Praticar estas três contemplações do vazio, transitoriedade e caminho do meio passo a passo é chamada de ‘as três contemplações da gradação’. Os estados da verdade tríplice conquistados através das três contemplações da gradação é literalmente gradual e cada um dos três estados parecem ser diferentes um do outro, de modo que são chamados de a tríplice verdade do isolamento, onde cada um deles é contrastante e separado. Isto ainda é um estado imperfeito de iluminação.
Posto que, quando o praticante se dedica à pratica das três contemplações mais profundamente, em algum momento, ele seria capaz de analisar as três perspectivas do vazio, da transitoriedade e do caminho do meio simultaneamente. Isto é chamado de as três contemplações de uma mente. Apesar das três contemplações de uma mente, aparece o estado de iluminação genuína chamado de ‘a tríplice verdade da assimilação harmônica’, onde as verdades do vazio, transitoriedade e caminho do meio são compativelmente unidas. A contemplação do vazio é negação total, enquanto a da transitoriedade significa afirmação total. Consta que a contemplação do caminho do meio é o estado real de iluminação que aparece através da negação e da afirmação. A razão pela qual os dez aspectos é lido três vezes é que a existência inteira revelada através dos 10 aspectos originalmente indica o estado da tríplice verdade da assimilação harmônica do vazio, da transitoriedade e do caminho do meio. Além disso, o universo inteiro desvendado por ICHINEN SANZEN é, em parte, o estado da tríplice verdade da assimilação harmônica do vazio, da transitoriedade e do caminho do meio.

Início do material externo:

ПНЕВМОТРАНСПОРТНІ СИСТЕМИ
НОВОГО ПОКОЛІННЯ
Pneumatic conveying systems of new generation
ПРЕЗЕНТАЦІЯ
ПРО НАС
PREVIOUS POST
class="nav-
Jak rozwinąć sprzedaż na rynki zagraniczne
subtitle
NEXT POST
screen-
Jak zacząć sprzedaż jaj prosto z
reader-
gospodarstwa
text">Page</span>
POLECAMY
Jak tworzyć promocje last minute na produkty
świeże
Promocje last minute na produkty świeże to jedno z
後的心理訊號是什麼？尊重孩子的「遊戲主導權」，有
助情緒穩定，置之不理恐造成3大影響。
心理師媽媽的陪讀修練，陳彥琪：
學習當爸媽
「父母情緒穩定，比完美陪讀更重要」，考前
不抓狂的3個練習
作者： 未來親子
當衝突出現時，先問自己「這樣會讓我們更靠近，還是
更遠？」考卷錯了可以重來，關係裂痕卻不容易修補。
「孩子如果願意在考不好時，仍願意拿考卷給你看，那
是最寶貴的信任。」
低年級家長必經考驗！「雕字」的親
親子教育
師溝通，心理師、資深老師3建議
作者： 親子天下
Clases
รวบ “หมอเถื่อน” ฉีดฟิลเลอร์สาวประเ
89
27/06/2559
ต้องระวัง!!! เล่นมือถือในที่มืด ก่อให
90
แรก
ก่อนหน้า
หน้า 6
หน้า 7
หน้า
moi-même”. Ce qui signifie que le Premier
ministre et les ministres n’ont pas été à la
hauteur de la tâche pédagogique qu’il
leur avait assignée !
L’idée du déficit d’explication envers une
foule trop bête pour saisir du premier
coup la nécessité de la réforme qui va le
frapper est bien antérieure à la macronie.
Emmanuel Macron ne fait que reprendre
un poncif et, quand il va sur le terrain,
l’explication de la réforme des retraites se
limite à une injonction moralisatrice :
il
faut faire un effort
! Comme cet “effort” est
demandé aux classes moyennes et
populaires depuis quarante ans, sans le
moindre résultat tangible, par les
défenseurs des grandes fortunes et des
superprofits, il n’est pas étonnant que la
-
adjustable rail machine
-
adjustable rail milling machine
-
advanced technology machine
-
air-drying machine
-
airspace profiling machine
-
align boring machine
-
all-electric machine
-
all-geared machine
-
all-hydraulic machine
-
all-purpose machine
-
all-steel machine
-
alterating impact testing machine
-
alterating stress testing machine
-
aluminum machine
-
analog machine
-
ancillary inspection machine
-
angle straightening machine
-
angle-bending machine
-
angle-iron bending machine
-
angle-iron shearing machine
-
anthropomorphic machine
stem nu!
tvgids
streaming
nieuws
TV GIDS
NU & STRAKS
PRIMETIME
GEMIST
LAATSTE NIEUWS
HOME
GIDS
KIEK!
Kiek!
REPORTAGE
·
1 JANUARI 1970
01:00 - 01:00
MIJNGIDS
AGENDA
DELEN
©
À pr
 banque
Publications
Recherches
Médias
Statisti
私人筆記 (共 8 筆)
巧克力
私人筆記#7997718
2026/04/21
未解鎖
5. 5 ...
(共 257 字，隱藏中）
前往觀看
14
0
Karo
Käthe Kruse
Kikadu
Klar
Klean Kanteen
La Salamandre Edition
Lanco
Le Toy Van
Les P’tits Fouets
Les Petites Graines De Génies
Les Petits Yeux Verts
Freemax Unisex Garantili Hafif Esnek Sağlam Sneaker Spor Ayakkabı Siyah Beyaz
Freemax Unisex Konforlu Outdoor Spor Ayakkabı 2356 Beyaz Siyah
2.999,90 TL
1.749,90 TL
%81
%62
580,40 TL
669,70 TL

Porém, é difícil para nós imaginar o estado da “tríplice verdade da assimilação harmônica do vazio, da transitoriedade e do caminho do meio” na prática. Por exemplo, há uma xicara de café, a qual adicionamos leite e mexemos bem. Este fluido, café e leite, pode ser considerado café ou leite. Ao mesmo tempo, pode-se dizer que é café e leite. Ainda assim, há leite nele, então poderíamos literalmente dizer “não é café”. Ao mesmo tempo poderíamos dizer “não é leite”. De certo modo, poderíamos dizer “não é café nem leite”. Quando descrevemos em uma palavra, é “café latte”. Igualmente, vamos imaginar que todas as existências consistem em fundir e unir. Como mostra o exemplo acima, a tríplice verdade da assimilação harmônica é revelada sob pilhas de negação e afirmação.
Embora todas as existências no mundo sejam diferentes umas das outras, elas existem fundindo-se e unindo-se e sendo assimiladas intimamente às nossas mentes. Pensar assim é a base da doutrina das “3.000 existências contidas em um pensamento”.
(*) Textos publicados no Nichiren Shu News de outubro e dezembro de 2004 e traduzidos pela equipe de traduções da Nichiren Shu Brasil em agosto de 2019.